Review of Serval System Code Verification Paper
Luke Nelson, James Bornholt, Ronghui Gu, Andrew Baumann, Em- ina Torlak, and Xi Wang. 2019. Scaling symbolic evaluation for automated verification of systems code with Serval. In ACM SIGOPS 27th Symposium on Operating Systems Principles (SOSP ’19), October 27–30, 2019, Huntsville, ON, Canada. ACM, New York, NY, USA, 18 pages. https://doi.org/10.1145/3341301.3359641
To verify a system's correctness, the developers commonly have to write a spec of its intended behavior and make a proof. Writing such proof could be tedious and requires lots of time investment. The authors then introduce an extensible framework for conducting push-button verification, Serval, which leverages a few advantages of Rosette (hybrid approach using bounded model checking and symbolic execution). Here are how Serval overcomes three common issues with verifiers:
- Difficult to reuse: Serval transform a regular program to work on symbolic values
- Complex constraints generated: this commonly makes verification intractable. Serval addresses this by adopting symbolic profiling, helping the verifier developer to optimize constraint generation and identify bottlenecks with domain specific knowledge
- Restricted type of systems could be verified: though Serval does not support concurrency, the authors manage to apply it on a tweaked version of kernel CertiKOS and security monitor Komodo.
Serval provides a lot of utilities for verifier developer to use. For instance, state-machine refinement and noninterference properties are provided. With the help of symbolic profiler, the authors also identify a range of common optimizations for verifying low level system code:
- Symbolic program counters: time is wasted on exploring infeasible paths. This is solved by introducing splitting for symbolic pc registers (getting back from bounded model checking). Additionally, if the program involves unbounded jumps, the symbolic pc registers would lead to exploration of all code locations. In this case, the authors assume this is a security vulnerability.

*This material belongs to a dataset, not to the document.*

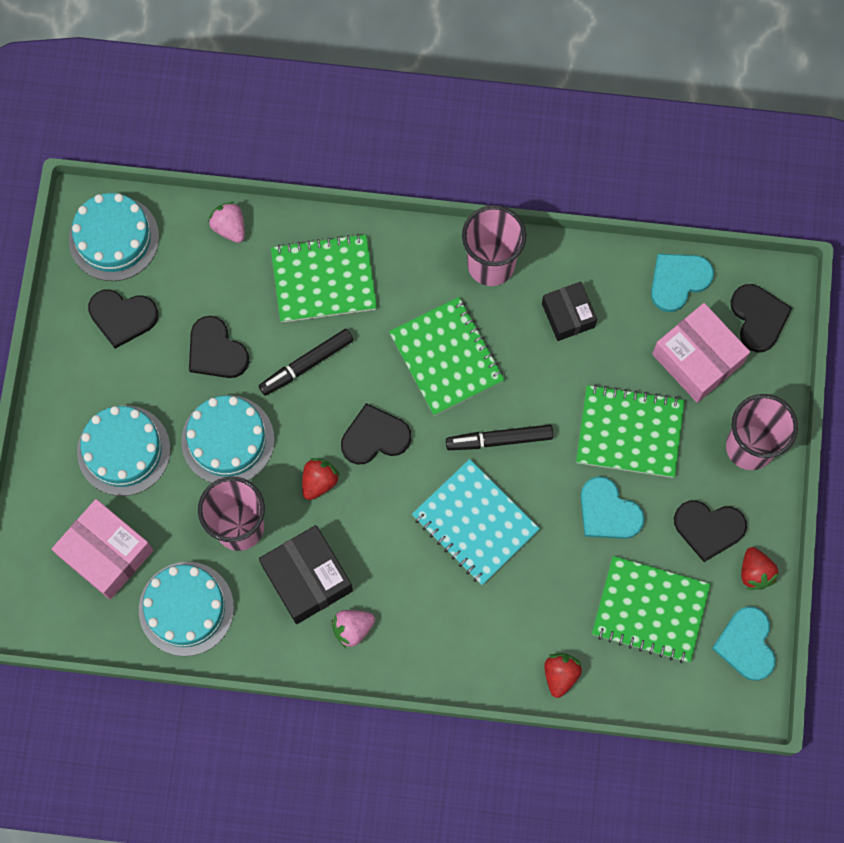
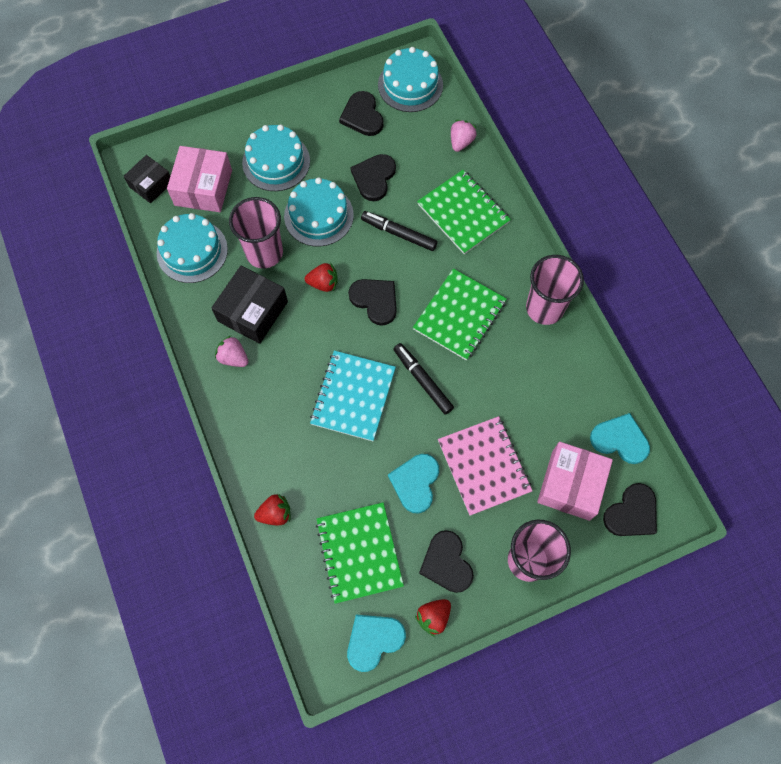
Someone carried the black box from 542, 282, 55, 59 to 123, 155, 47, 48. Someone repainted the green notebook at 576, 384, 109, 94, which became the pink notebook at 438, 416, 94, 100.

- Symbolic mem address: Same as pc, symbolic memory location leads to exploring all possible locations in memory. The authors identify that this might be caused by loss of information when compiling C/C++ or high level code to assembly and patch it if encounters common forms of memory access pattern.
- Symbolic system registers: reuses the representation invariant to rewrite symbolic system registers to take concrete values
- Monolithic dispatching: split on each input that triggers trap handlers
Pros:
- The introduction and identification of reusable optimization in verification are quite innovative. The authors show that some common optimization techniques, like splitting on symbolic pc registers, could help a range of scenarios. By leveraging these shared optimizations, the verifier developers could put less effort into applying domain-specific knowledge to analyze the symbolic profiler's output.
- With Serval's help, the verifier developers no longer need to worry about the correctness of compiler or interpreter for the source code. Additionally, there is no more need to spend decades of effort on implementing a compiler or interpreter tailored for a specific language. Instead, like SAT and NP-complete problems, making a great SAT solver is enough for solving all NP-complete problems well. Similarly, a good platform (Serval + Rosette) would suffice to solve verification problems for all languages.
- This turns to be quite useful in identifying specification violations and bugs. On the other hand, the verifier developers are also not required to write complicated interpreters or optimizations to conduct verification. For instance, writing a new verifier for a new architecture (BPF) would only require 472 lines of code. Yet, the time for verification is short (less than an hour for proofs for CertiKOS and Komodo), and the result is fruitful. For BPF specifically, the authors manage to find 9 bugs for RISC-V and 6 bugs for x86-3 that are hard-to-catch corner cases for unit testing. As a result, Serval manages to verify systems in a reasonable amount of time and requiring reasonable effort.
Question for authors
- How could Serval be adapted so that it could identify timing side-channel vulnerabilities? Is it possible to conduct an output "taint" verification (e.g. with a counter of instructions executed as a symbolic variable)?
- How does different architecture leads to difference in verifier? Especially, for x86 and RISC-V, are they just differ from how input is interpreted (i.e. different frontend same backend)? If so, why not use transpiler?